Yo uso k3b y no tengo instalado kde.

Mira a ver si puedes grabar como root. Si es así, sería problema de permisos en el dispositivo de la grabadora.

Recuerda también que para lectura se accede a través del dispositivo /dev/sr0 (o sr1, sr2, etc) y para grabar a través de /dev/sg0, (o sg1, sg2, etc)

----------

## will198

No creo que sea problema de permisos, porque como usuario me funciona... el problema es que suele quedarse colgado o cuando hace el chequeo me devuelve un error...
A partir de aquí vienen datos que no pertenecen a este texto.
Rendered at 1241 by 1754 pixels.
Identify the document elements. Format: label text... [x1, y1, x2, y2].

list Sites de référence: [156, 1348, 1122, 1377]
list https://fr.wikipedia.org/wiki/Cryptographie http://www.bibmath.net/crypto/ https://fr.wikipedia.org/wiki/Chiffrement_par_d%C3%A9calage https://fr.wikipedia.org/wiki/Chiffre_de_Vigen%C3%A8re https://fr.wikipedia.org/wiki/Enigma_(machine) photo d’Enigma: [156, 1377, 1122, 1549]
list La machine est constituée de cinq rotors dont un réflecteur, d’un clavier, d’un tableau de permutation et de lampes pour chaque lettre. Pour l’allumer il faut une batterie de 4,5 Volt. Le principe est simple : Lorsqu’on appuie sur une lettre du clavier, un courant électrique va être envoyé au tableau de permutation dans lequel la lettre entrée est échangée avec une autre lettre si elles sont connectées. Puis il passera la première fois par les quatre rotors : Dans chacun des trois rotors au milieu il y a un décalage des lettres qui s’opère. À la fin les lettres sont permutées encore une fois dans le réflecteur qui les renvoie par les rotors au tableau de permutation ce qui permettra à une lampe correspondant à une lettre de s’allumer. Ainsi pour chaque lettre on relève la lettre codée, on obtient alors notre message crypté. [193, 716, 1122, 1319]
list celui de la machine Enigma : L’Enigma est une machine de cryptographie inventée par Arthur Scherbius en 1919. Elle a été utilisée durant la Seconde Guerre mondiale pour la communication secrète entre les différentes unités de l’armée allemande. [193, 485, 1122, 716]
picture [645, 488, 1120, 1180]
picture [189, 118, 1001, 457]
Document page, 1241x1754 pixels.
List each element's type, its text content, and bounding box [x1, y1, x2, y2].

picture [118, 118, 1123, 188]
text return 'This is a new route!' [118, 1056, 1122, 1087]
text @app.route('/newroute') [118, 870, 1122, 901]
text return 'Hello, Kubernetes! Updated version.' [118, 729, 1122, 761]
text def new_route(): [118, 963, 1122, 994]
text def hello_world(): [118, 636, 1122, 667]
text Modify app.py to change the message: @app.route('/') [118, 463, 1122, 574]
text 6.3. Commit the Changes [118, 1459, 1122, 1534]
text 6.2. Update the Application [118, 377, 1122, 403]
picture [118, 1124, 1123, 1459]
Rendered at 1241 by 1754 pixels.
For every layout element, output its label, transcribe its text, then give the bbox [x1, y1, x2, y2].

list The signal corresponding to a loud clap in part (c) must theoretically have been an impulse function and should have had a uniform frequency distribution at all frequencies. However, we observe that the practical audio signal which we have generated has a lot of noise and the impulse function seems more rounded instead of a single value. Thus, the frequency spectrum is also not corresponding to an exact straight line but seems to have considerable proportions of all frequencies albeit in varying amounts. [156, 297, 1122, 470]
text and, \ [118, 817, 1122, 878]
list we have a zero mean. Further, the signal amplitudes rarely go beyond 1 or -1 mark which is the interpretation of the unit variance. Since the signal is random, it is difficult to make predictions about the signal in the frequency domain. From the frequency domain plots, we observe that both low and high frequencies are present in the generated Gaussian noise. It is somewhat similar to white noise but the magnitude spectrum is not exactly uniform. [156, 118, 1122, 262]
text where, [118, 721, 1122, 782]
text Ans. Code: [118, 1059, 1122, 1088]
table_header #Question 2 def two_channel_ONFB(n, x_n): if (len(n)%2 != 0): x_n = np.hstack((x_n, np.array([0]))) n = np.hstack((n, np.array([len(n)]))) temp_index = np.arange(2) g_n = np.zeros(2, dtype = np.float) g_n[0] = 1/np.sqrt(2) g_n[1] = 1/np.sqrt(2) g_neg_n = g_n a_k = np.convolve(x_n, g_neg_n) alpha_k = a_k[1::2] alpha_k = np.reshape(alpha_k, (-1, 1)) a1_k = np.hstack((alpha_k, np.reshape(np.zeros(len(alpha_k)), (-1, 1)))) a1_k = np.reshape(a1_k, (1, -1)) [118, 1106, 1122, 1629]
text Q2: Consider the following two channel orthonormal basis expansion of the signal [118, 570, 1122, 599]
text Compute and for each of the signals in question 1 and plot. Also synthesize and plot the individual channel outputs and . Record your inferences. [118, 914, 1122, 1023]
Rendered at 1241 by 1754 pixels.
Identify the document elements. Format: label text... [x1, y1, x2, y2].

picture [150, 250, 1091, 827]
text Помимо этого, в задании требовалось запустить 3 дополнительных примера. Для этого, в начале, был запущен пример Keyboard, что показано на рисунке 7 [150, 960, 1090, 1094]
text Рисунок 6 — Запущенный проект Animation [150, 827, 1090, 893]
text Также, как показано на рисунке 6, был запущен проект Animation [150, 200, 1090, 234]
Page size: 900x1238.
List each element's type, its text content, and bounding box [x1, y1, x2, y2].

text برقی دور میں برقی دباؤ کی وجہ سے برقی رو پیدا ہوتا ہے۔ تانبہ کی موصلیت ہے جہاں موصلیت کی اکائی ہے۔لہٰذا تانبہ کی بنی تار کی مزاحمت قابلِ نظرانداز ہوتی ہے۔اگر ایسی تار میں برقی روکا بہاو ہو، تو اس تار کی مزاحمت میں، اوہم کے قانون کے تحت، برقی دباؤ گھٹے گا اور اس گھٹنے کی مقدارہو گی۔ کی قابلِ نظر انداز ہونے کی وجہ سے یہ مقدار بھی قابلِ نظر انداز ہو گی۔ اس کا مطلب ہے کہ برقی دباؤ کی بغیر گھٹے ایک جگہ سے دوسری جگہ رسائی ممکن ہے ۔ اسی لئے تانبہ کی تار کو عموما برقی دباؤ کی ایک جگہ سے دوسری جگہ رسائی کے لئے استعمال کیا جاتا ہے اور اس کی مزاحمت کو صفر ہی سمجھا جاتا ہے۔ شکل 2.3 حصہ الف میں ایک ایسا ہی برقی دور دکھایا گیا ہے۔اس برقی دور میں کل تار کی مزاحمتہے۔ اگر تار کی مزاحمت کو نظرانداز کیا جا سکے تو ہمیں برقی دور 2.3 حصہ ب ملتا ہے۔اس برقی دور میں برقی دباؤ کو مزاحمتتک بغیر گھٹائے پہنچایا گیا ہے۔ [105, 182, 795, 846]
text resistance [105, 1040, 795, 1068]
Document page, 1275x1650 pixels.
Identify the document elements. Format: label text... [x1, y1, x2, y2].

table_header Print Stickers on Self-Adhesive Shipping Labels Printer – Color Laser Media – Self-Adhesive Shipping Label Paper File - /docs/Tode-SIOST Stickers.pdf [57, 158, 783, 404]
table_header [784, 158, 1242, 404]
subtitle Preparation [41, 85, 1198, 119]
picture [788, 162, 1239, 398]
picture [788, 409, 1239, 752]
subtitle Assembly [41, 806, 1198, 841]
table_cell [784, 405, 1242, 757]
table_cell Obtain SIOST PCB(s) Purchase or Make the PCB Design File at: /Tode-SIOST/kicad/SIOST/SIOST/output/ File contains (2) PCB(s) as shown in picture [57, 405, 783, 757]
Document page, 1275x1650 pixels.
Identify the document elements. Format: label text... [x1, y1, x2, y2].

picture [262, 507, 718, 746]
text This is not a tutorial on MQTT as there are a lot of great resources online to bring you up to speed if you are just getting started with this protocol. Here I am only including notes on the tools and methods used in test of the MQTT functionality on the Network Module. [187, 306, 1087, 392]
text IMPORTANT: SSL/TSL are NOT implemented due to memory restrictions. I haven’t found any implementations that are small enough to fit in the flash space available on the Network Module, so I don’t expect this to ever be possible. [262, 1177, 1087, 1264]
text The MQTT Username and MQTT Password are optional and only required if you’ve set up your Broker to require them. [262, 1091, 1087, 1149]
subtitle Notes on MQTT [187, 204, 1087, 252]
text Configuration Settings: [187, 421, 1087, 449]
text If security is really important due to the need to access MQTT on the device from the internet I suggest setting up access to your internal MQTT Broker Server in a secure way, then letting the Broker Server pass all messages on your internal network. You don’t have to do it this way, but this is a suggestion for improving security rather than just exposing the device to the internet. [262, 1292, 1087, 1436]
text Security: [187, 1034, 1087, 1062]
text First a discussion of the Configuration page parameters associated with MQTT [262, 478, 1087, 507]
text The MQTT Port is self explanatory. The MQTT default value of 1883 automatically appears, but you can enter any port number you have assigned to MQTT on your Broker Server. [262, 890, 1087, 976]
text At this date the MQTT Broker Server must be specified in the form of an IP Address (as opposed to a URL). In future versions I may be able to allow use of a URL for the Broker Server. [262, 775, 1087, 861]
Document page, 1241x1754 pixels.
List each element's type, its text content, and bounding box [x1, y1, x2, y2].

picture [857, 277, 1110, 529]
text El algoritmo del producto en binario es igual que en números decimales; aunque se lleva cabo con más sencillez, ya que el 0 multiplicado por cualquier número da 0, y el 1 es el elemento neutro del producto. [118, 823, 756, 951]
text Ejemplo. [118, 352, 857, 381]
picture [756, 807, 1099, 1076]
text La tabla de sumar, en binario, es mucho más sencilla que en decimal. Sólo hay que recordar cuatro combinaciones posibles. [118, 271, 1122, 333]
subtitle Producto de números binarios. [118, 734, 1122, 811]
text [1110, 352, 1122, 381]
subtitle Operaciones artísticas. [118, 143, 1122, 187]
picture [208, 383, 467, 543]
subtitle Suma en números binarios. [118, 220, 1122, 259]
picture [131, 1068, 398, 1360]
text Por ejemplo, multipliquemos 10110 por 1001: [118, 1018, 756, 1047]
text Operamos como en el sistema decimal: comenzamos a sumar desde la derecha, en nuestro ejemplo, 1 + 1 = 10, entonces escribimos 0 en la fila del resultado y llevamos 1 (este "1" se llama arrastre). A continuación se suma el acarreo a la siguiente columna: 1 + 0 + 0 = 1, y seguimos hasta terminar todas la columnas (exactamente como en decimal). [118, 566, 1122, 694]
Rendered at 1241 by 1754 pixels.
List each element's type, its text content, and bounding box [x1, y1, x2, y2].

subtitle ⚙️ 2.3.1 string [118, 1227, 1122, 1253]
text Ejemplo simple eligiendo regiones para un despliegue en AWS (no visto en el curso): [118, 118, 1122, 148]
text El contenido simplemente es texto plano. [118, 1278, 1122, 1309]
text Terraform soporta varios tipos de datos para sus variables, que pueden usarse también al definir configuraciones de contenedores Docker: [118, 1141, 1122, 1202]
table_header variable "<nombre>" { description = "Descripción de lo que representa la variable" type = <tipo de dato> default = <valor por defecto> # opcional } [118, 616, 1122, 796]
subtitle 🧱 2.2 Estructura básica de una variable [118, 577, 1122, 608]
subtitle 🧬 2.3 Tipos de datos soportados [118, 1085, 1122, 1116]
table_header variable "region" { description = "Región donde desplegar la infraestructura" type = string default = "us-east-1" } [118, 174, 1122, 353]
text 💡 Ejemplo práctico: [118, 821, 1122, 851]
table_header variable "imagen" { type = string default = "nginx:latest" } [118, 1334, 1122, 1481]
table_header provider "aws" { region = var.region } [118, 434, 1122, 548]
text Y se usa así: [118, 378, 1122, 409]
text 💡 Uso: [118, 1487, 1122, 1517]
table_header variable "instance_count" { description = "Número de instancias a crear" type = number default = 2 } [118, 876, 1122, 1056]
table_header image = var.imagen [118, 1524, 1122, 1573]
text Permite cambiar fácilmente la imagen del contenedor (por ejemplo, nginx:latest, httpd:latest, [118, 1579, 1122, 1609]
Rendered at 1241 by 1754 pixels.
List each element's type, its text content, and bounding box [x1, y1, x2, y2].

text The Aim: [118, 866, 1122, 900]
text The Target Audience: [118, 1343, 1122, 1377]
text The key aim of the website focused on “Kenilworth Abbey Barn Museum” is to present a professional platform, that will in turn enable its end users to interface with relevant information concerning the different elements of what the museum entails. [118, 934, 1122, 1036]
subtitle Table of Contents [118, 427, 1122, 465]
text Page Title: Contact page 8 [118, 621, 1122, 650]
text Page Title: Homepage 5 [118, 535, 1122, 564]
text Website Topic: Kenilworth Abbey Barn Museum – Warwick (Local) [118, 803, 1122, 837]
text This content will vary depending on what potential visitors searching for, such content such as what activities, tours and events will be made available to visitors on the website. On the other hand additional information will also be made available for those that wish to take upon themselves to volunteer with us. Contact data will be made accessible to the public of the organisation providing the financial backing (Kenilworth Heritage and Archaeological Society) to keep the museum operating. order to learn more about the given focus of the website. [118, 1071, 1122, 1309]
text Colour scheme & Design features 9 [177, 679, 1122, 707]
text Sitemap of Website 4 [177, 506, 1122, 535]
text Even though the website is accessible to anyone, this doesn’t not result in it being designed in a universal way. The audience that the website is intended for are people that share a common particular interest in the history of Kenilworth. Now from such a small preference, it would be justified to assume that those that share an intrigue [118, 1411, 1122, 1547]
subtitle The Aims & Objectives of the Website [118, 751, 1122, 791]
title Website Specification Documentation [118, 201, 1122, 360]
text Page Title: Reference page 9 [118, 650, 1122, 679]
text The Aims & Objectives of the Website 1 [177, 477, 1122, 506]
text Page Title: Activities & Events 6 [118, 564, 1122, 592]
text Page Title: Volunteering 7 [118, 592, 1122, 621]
Tengo la sensación de que podría ser un problema del driver... que haya errores de comunicación de algúntipo... pero no se como podría hacer un test para saber estas cosas...

Lo que me tiene loco es que se comporta como si funcionase (reconoce el dispositovo... lee, escribe/o lo intenta..., pero esto último no lo hace bien) pero no es así, y descarto problema de hardware porque en otros sistemas (Ubuntu 8.04) funciona...

¿Alguna idea? la que sea, no se por donde empezar...

Gracias por responder y un saludo

----------

## Txema

Lo primero sería probar a grabar algo sencillo, pero directamente desde la línea de comandos, con el paquete que use brasero, cdrecord o el que sea, para ir descartando sospechosos  :Wink: 

También puedes revisar los logs (/var/log/messages o syslog) por si está grabando algún error de I/O

Saludos.

----------